3. Jury Instructions
The two primary activities attributed to Highland Street were possession of narcotics for sale and car theft. The court instructed the jury as to car theft but gave no instruction as to the narcotics crime. Defendant argues the court erred by failing to instruct sua sponte on the latter crime because, to determine Highland Street was a criminal street gang, the jury had to find had possession of narcotics for sale was one of the gang's primary activities.

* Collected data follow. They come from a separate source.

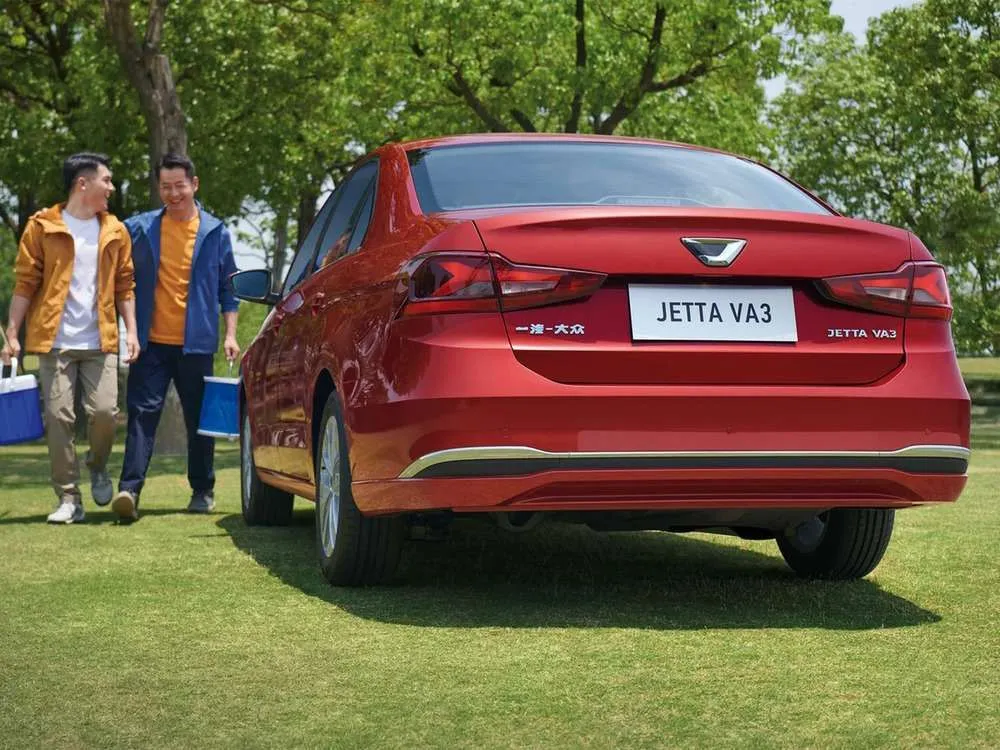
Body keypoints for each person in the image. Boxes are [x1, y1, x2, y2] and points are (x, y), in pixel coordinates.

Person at [1, 152, 139, 524]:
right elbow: (25, 283)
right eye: (106, 180)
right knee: (58, 417)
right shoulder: (42, 226)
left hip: (101, 340)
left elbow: (125, 285)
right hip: (55, 340)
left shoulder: (115, 230)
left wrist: (131, 332)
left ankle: (97, 465)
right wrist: (12, 333)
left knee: (105, 413)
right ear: (83, 183)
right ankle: (68, 496)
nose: (111, 188)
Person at [111, 153, 239, 522]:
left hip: (197, 343)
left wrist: (231, 334)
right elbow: (109, 238)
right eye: (165, 187)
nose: (173, 193)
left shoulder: (215, 232)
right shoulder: (141, 228)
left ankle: (202, 489)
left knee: (199, 419)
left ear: (194, 185)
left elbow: (228, 289)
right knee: (141, 414)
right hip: (150, 343)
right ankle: (129, 490)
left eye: (179, 186)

Under section 186.22, subdivision (f) the prosecution need only prove one crime as a primary activity. Because the jury was instructed on car theft, even assuming the court should have also instructed as to drug crimes, failure to do so was harmless beyond a reasonable doubt. (People v. Sengpadychith, supra, 26 Cal.4th at p. 326.)
The judgment is affirmed.
FOURTH APPELLATE DISTRICTDIVISION THREE
Plaintiff and Respondent,
Defendant and Appellant.
(Super.Ct. No. 07CF4087)
ORDER MODIFYING OPINION
AND CERTIFYING OPINION FOR
PUBLICATION; NO CHANGE IN
It is ordered that the opinion filed herein on November 30, 2010, be modified as follows:
On page 10, first sentence of the second full paragraph, the word “a” is changed to “no” so the sentence reads:
While acknowledging those cases, defendant contends they do not deal with the due process issue and neither they nor any other case has dealt with facts comparable to those here, i.e., a gang member committing a crime with no connection to the gang.
On page 10, fifth sentence of the third full paragraph, the word “for” is changed to “or” so the sentence reads:
Rodriguez concluded from this language that section 186.22, subdivision (a) “requires perforce that there be more than one participant” and “that the perpetrator promote or further a ‘specific felony’ (as Castenada says) of other members of the gang.

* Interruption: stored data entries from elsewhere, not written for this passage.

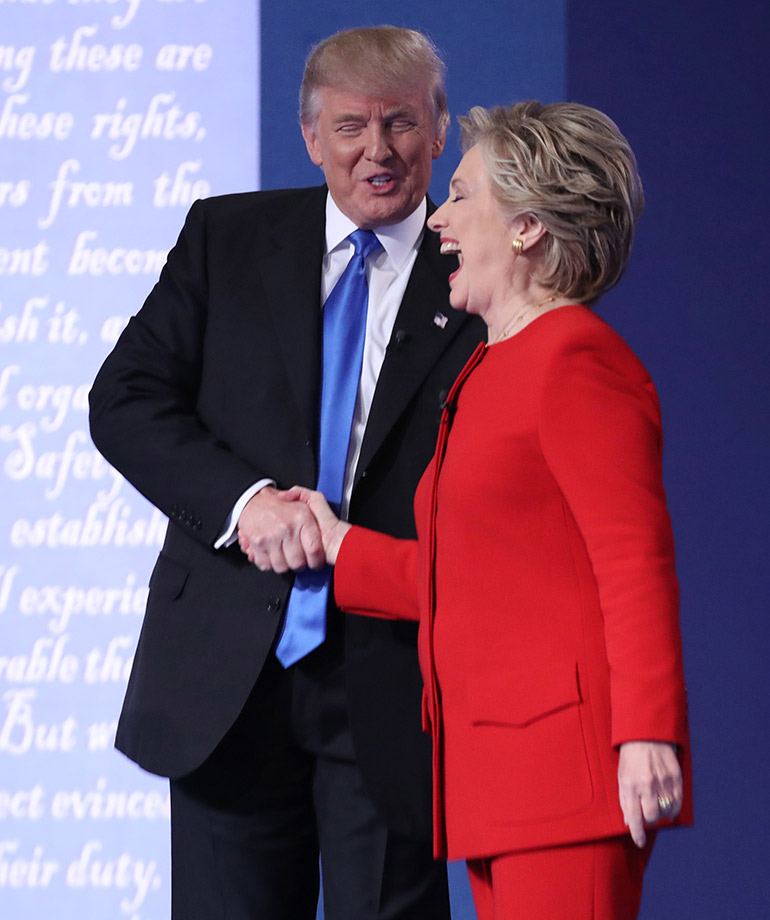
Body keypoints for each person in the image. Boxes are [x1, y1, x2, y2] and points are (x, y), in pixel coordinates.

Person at [88, 26, 485, 920]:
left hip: (393, 677)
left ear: (441, 130)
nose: (377, 152)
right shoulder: (225, 237)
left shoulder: (479, 267)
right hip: (227, 678)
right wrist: (244, 502)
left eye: (400, 124)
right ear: (311, 138)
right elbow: (124, 401)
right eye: (350, 127)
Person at [277, 101, 693, 920]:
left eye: (462, 196)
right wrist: (338, 545)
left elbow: (634, 563)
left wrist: (647, 733)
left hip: (565, 778)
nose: (442, 223)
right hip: (494, 777)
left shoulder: (574, 360)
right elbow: (470, 576)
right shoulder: (491, 369)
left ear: (528, 228)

On page 11, first sentence of the second full paragraph, the word “it” is changed to “in” so the sentence reads:
We are more persuaded by the dissent, which, engaging in its own construction of section 186.22, subdivision (a), read Ngoun and Salcido as having reached the right decision.

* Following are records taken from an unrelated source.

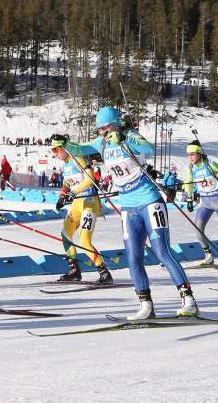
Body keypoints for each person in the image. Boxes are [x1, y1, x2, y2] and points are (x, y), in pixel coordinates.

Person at [67, 106, 198, 320]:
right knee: (133, 257)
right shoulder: (101, 143)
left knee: (161, 252)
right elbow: (80, 149)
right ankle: (145, 304)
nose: (102, 132)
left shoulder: (129, 136)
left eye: (105, 128)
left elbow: (149, 148)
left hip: (149, 202)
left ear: (115, 124)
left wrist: (124, 139)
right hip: (128, 207)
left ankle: (188, 299)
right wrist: (65, 144)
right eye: (99, 129)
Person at [49, 135, 114, 285]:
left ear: (64, 148)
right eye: (53, 150)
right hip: (77, 205)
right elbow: (67, 181)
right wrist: (62, 196)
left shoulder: (78, 158)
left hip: (89, 203)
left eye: (56, 149)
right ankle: (74, 270)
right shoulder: (65, 164)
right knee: (65, 234)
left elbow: (89, 178)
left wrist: (72, 193)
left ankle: (104, 272)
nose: (54, 153)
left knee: (84, 241)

On page 14, last sentence of the first full paragraph, the word “had” is deleted so the sentence reads:
Defendant argues the court erred by failing to instruct sua sponte on the latter crime because, to determine Highland Street was a criminal street gang, the jury had to find possession of narcotics for sale was one of the gang's primary activities.
There is no change in the judgment.
Plaintiff and Respondent requested that our opinion filed November 30, 2010, be certified for publication. It appears that our opinion meets the standards set forth in California Rules of Court, rule 8.1105(c). The request is GRANTED. The opinion is ordered published in the Official Reports.
BEDSWORTH, J. FYBEL, J. RYLAARSDAM, ACTING P. J. BEDSWORTH, J. FYBEL, J.